In reality, what the advertiser has just done is kill off a very effective branding campaign for driving search conversions!
Because the advertiser was unable to give proper attribution conversion credit to the display ad that drove search conversions, they're stuck in the same boat of figuring out ways to lower the CPA for their display campaign. But it doesn't have to be this way. There are analytics solutions out there that provide multi-channel credit to ads that have been clicked on before the last clicked ad (direct response ads).
Yahoo's 'Full Analytics' (found in a Yahoo search advertiser's account) offers a multi-channel attribution metric called Assists. An Assist will attribute credit to an ad/campaign/keyword that contributed to the conversion of another ad/campaign/keyword. If a visitor clicks on a display ad and does not convert, but later converts off a search ad, the display ad will receive an Assist (conversion credit) and the search ad will receive the conversion.
What an advertiser can do with Assist conversion data is factor it into their regular CPA calculations to give them a better view of the performance of their ads. Here's an example...
Example 1: Single Channel - Direct Response CPA Calculation
An advertiser spends $100 on a display ad and it receives 5 conversions diectly (visitor(s) clicked on the ad and converted).
$100/5 Conversions = $20 CPA
Example 2: Multi Channel + Assist Response CPA Calculation
An advertiser spends $100 on a display ad and it receives 5 conversions on its own...but it also receives 7 Assist conversions that it drove to search.
$100/5 direct response conversions + 7 Assist conversions = $8.33 CPA
Between Example 1 and Example 2, we see a CPA difference of $11.67. Depending on what an advertiser's CPA goals are, the Assist calculation should make a difference in how they manage their ad budget.
With Example 2, the advertiser realizes that the display ad brought in more than just 5 conversions on its own. So this contributing conversion data should also be factored into their CPA calculation.
With the data in hand, the advertiser would most likely want to spend more money on the display ad and expand its exposure (as it drives conversions across multiple channels) as opposed to pulling the budget or lowering the budget (because a $20 CPA was too high).
Using Example 2, advertisers realize that they are receiving more conversions for each dollar spent.
Without having to focus on issues such as web site optimization, ad quality, and shopping cart performance, we just showed how to drive a lower CPA by re-evaluating how conversions can and should be measured.

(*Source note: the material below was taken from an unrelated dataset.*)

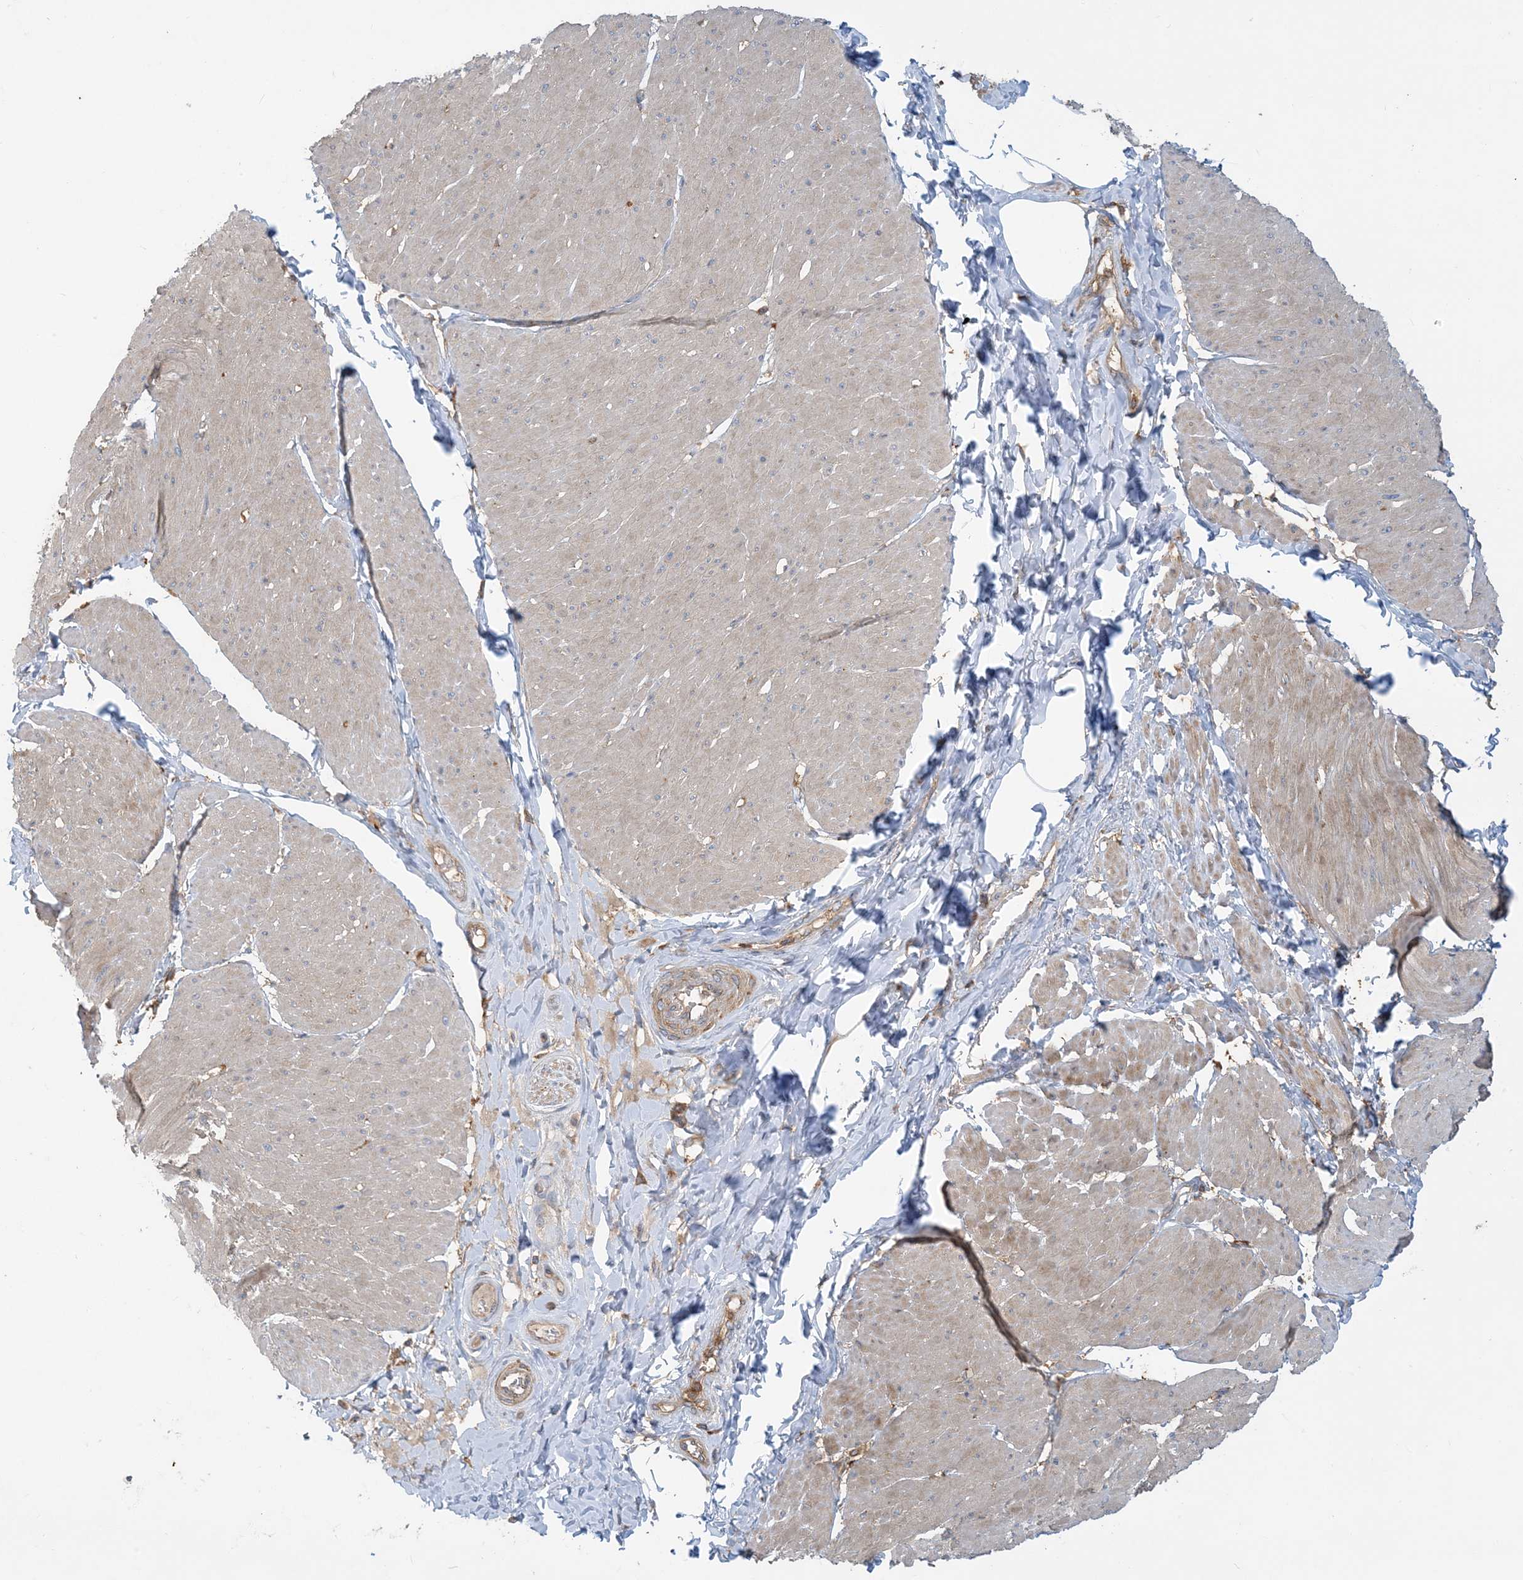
{"staining": {"intensity": "moderate", "quantity": "25%-75%", "location": "cytoplasmic/membranous"}, "tissue": "smooth muscle", "cell_type": "Smooth muscle cells", "image_type": "normal", "snomed": [{"axis": "morphology", "description": "Urothelial carcinoma, High grade"}, {"axis": "topography", "description": "Urinary bladder"}], "caption": "Protein expression by immunohistochemistry (IHC) reveals moderate cytoplasmic/membranous staining in approximately 25%-75% of smooth muscle cells in normal smooth muscle.", "gene": "SFMBT2", "patient": {"sex": "male", "age": 46}}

If CPA is going to be used as goal of success or failure, advertisers have to make sure that they are looking at a broader view of campaign conversion perfomance. Simply measuring CPA using a direct response caluculation will not cut it if you are running multiple types of ads (search display, email, etc). Direct response measurement does not provide enough insight into the true value of the ad. Advertisers need to make sure that they measure beyond last clicked (direct response) conversions and start giving credit to those ads that are responsible for driving conversions down the conversion funnel line.